A surer method to detect CSF leak than collecting drainage is to inject radioactive label or a fluorescent dye into the spinal fluid and test for the label or dye in the fluid. Nasal pledgets can be left in the nose for extended periods, enabling detection of intermittent rhinorhea. 0.5 ml of 5% fluorescein diluted in 9.5 cc of CSF is used (according to Hilinski et al, 2001). Smaller amounts are used in children. (Lue and Manolidis 2004). It is useful to use control pledgets under the upper lip for comparison. the test is analyzed under ultraviolet light. No complications were reported by Montgomery in more than 200 injections of fluorescein. Seth et al (2010) used this technique during surgery. However some authors have reported seizures from fluorescein can occur. For this reason, this method is not recommended.
|Mechanism through which CSF leaks cause hearing changes via endolymphatic hydrops(Michel and Brusis, 1992). This diagram shows the general idea but it is inaccurate as there are other pathways for CSF flow other than the cochlear aqueduct.||Michel and Brusis, 1992. Illustration of low tone hearing loss type of audiogram following myelogram. 1,2,3 are about 1 month apart.|
Audiometry (hearing testing) is sometimes affected by CSF-leak. (Kilickan and Gurkan, 2003; Michel and Brusis 1992; Walsted, Salomon et al. 1991; Walsted, Salomon et al. 1991; Walsted, Salomon et al. 1993; Walsted, Salomon et al. 1993; Walsted, Nielsen et al. 1994; Walsted, Nilsson et al. 1996; Walsted, Salomon et al. 1996; Walsted 1998; Walsted 2000).
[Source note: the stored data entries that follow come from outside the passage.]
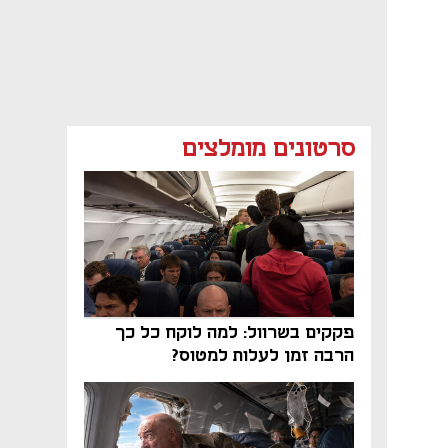
סרטונים מומלצים
פקקים בשרוול: למה לוקח כל כך
הרבה זמן לעלות למטוס?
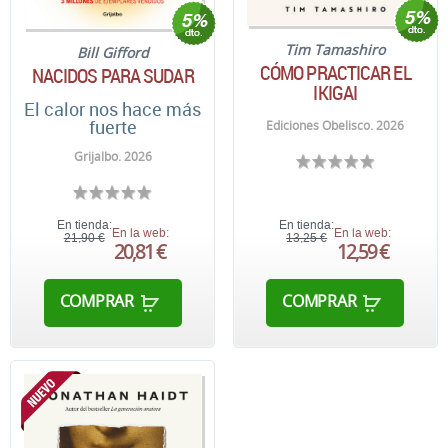
Tim Tamashiro
Bill Gifford
CÓMO PRACTICAR EL
NACIDOS PARA SUDAR
IKIGAI
El calor nos hace más
fuerte
Ediciones Obelisco. 2026
Grijalbo. 2026
En tienda:
En tienda:
En la web:
En la web:
21,90 €
13,25 €
20,81 €
12,59 €
COMPRAR
COMPRAR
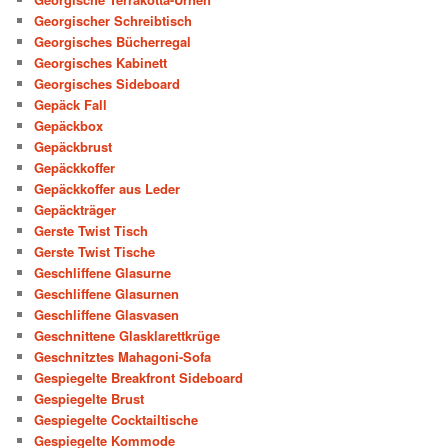
Georgischer Schreibtisch
Georgisches Bücherregal
Georgisches Kabinett
Georgisches Sideboard
Gepäck Fall
Gepäckbox
Gepäckbrust
Gepäckkoffer
Gepäckkoffer aus Leder
Gepäckträger
Gerste Twist Tisch
Gerste Twist Tische
Geschliffene Glasurne
Geschliffene Glasurnen
Geschliffene Glasvasen
Geschnittene Glasklarettkrüge
Geschnitztes Mahagoni-Sofa
Gespiegelte Breakfront Sideboard
Gespiegelte Brust
Gespiegelte Cocktailtische
Gespiegelte Kommode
The pattern of hearing loss may closely resemble that of Meniere's disease and exhibit a low-tone sensorineural pattern.
Although logically, hearing in persons with CSF leaks should improve in the supine position, as pressure goes up in the cranial compartment, this has been little studied. One would also think that tests that correlate with hearing, such as OAEs, could be postural too. Unfortunately, a confounding problem with both postural hearing and OAE testing, is that middle ear pressure may change with posture.
Treatment of CSF leak may include bed rest, hydration and steroids. Abdominal binders may be helpful. (Scheviak, 2008). Epidural blood patch as well as injection of fibrin glue is used in patients with spinal leaks who fail noninvasive measures. Blood patches are generally thought to be safe but occasional reports of increased CSF pressure and persistent epidural fluid collections have been reported.
The overwhelming majority of patients have a spinal level leak, although they are generally higher than the lumbar level (Mokri, 1997). Surgical repair may be performed in patients that fail blood patch if the site of the leak has been identified.
Leaks in persons with fluid in their ears. Here the leak cannot be in the spine, and blood patches are irrational.
- In theory, a ventilation tube should not be put into an ear with a CSF leak, as this might provide a route for infection to enter the brain. Practically however, the middle ear is not sterile --and it communicates with the nose through the eustachian tube. Rao and Redleaf (2014) reported meningitis in 22 patients who refused surgery with CSF otorrhea. From this report, it would seem that the risk is about 5% when the ear drum is open.
- Surgical repair is used in patients with leaks in the skull, and in the Trephine syndrome.
- Skull base leaks are generally repaired from below. This us usually through the middle fossa. Other options include through the mastoid. Small areas including neural tissue may be amputated, cartilage or bone from elsewhere can be used to repair, and thin areas of the bone can be covered with bone cement. Large areas of brain herniation are reduced or cranialized.
- About 3 months after the surgery, another spinal tap is recommended checking for low CSF pressure.